Problem statement: Copy the listing below line for line without changing anything, and leave out the picture.

Data supplied:
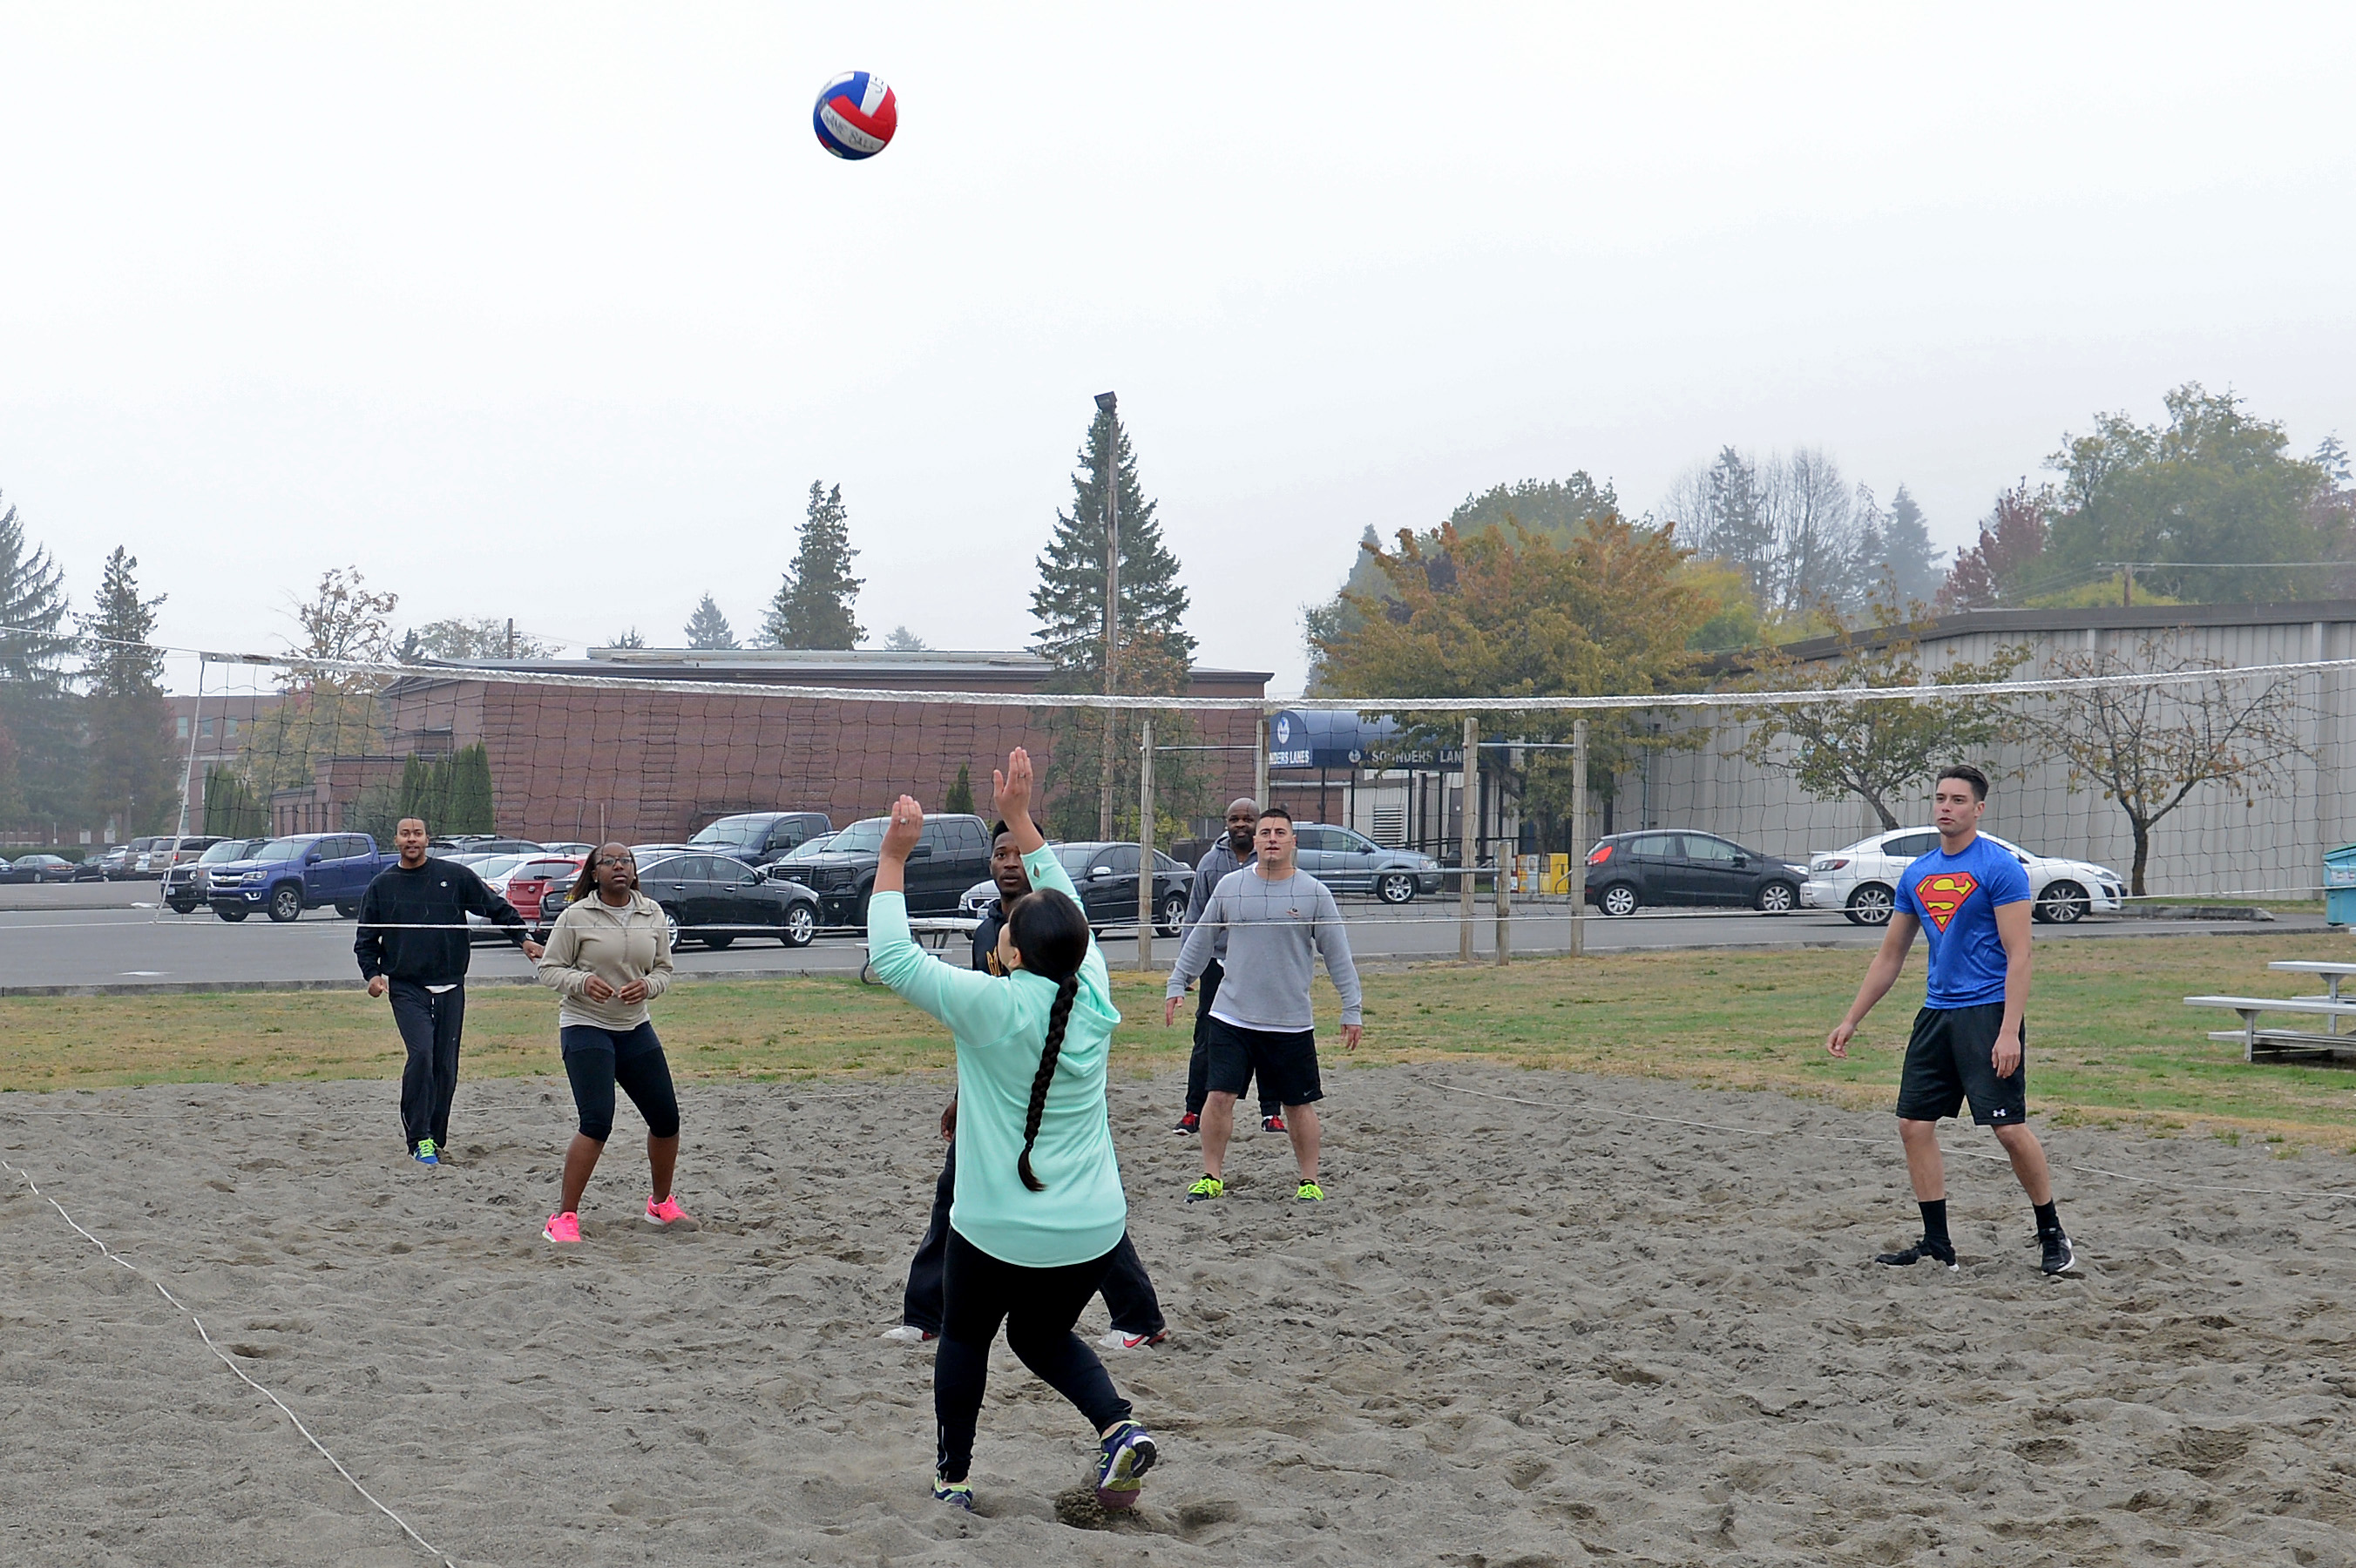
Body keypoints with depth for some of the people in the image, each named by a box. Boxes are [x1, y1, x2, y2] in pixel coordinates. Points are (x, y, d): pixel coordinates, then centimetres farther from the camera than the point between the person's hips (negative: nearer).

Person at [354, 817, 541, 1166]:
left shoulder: (455, 876, 4)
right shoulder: (382, 886, 7)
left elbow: (497, 909, 12)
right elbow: (365, 939, 14)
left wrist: (523, 938, 3)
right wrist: (372, 973, -1)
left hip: (450, 988, 1)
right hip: (406, 989, -1)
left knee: (446, 1066, 5)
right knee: (421, 1054, -20)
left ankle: (436, 1139, 18)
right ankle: (419, 1138, -13)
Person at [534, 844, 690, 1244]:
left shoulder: (653, 914, 5)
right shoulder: (576, 916, -8)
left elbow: (664, 969, 11)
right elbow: (549, 970, -5)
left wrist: (647, 986, -11)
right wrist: (582, 982, -24)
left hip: (636, 1028, 5)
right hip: (585, 1027, -5)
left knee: (666, 1119, 8)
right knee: (597, 1122, -19)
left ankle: (661, 1204, 31)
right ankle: (564, 1217, -10)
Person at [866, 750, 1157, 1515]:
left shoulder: (991, 1004, -19)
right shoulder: (1092, 992, -6)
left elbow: (891, 956, -10)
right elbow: (1065, 904, 10)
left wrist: (894, 856, -3)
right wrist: (1020, 817, 15)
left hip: (1000, 1229, -4)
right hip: (1093, 1229, 4)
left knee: (965, 1338, 21)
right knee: (1045, 1336, 25)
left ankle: (953, 1475, 28)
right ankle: (1120, 1427, 3)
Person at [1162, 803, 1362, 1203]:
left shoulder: (1313, 893, -2)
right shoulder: (1230, 886, 2)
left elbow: (1337, 954, 2)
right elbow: (1199, 939, 12)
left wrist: (1351, 1010, 0)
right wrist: (1176, 986, 10)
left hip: (1292, 1021, -1)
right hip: (1232, 1017, 1)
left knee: (1299, 1104, 6)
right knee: (1219, 1096, -5)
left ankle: (1309, 1181, 21)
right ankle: (1211, 1177, 9)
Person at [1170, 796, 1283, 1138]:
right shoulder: (1210, 862, 5)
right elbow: (1194, 919, 8)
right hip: (1217, 964, 1)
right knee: (1206, 1042, 1)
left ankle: (1271, 1112, 14)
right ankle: (1194, 1111, 8)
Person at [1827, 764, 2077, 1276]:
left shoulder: (2000, 868, -8)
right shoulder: (1917, 875, 12)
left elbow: (2018, 956, -13)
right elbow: (1890, 956, 19)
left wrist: (2009, 1032, -21)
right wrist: (1851, 1020, 17)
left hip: (1988, 1012, -7)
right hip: (1936, 1013, 7)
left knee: (2010, 1128, -9)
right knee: (1914, 1125, 3)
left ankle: (2052, 1234, 9)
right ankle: (1936, 1243, 13)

Result of this task:
Body keypoints with depth for some of the people in the image, each named by a box. Boxes are [x1, y1, x2, y2] in pixel coordinates. Points are (x, y, d): pixel coordinates, then centimetres farther from the camera than the point between the person's hips (negative: nearer).

Person at [354, 817, 541, 1166]:
left shoulder: (455, 876, 4)
right shoulder: (382, 886, 7)
left elbow: (497, 909, 12)
right elbow: (365, 939, 14)
left wrist: (523, 938, 3)
right wrist: (372, 973, -1)
left hip: (450, 988, 1)
right hip: (406, 989, -1)
left knee: (446, 1066, 5)
right knee: (421, 1054, -20)
left ankle: (436, 1139, 18)
right ankle: (419, 1138, -13)
Person at [534, 844, 690, 1244]:
left shoulder: (653, 914, 5)
right shoulder: (576, 916, -8)
left elbow: (664, 969, 11)
right elbow: (549, 970, -5)
left wrist: (647, 986, -11)
right wrist: (582, 982, -24)
left hip: (636, 1028, 5)
right hip: (585, 1027, -5)
left knee: (666, 1119, 8)
right knee: (597, 1122, -19)
left ankle: (661, 1204, 31)
right ankle: (564, 1217, -10)
Person at [866, 750, 1157, 1515]:
left shoulder: (991, 1004, -19)
right shoulder: (1092, 992, -6)
left elbow: (891, 956, -10)
right elbow: (1065, 904, 10)
left wrist: (894, 856, -3)
right wrist: (1020, 817, 15)
left hip: (1000, 1229, -4)
right hip: (1093, 1229, 4)
left knee: (965, 1338, 21)
right knee: (1045, 1336, 25)
left ankle: (953, 1475, 28)
right ankle: (1120, 1427, 3)
Person at [1162, 803, 1362, 1203]:
left shoulder: (1313, 893, -2)
right shoulder: (1230, 886, 2)
left elbow: (1337, 954, 2)
right elbow: (1199, 939, 12)
left wrist: (1351, 1010, 0)
right wrist: (1176, 986, 10)
left hip: (1292, 1021, -1)
right hip: (1232, 1017, 1)
left knee: (1299, 1104, 6)
right knee: (1219, 1096, -5)
left ankle: (1309, 1181, 21)
right ankle: (1211, 1177, 9)
Person at [1170, 796, 1283, 1138]:
right shoulder: (1210, 862, 5)
right elbow: (1194, 919, 8)
right hip: (1217, 964, 1)
right knee: (1206, 1042, 1)
left ankle: (1271, 1112, 14)
right ankle: (1194, 1111, 8)
Person at [1827, 764, 2077, 1276]:
left shoulder: (2000, 868, -8)
right shoulder: (1917, 875, 12)
left elbow: (2018, 956, -13)
right elbow: (1890, 956, 19)
left wrist: (2009, 1032, -21)
right wrist: (1851, 1020, 17)
left hip: (1988, 1012, -7)
right hip: (1936, 1013, 7)
left knee: (2010, 1128, -9)
right knee: (1914, 1125, 3)
left ankle: (2052, 1234, 9)
right ankle: (1936, 1243, 13)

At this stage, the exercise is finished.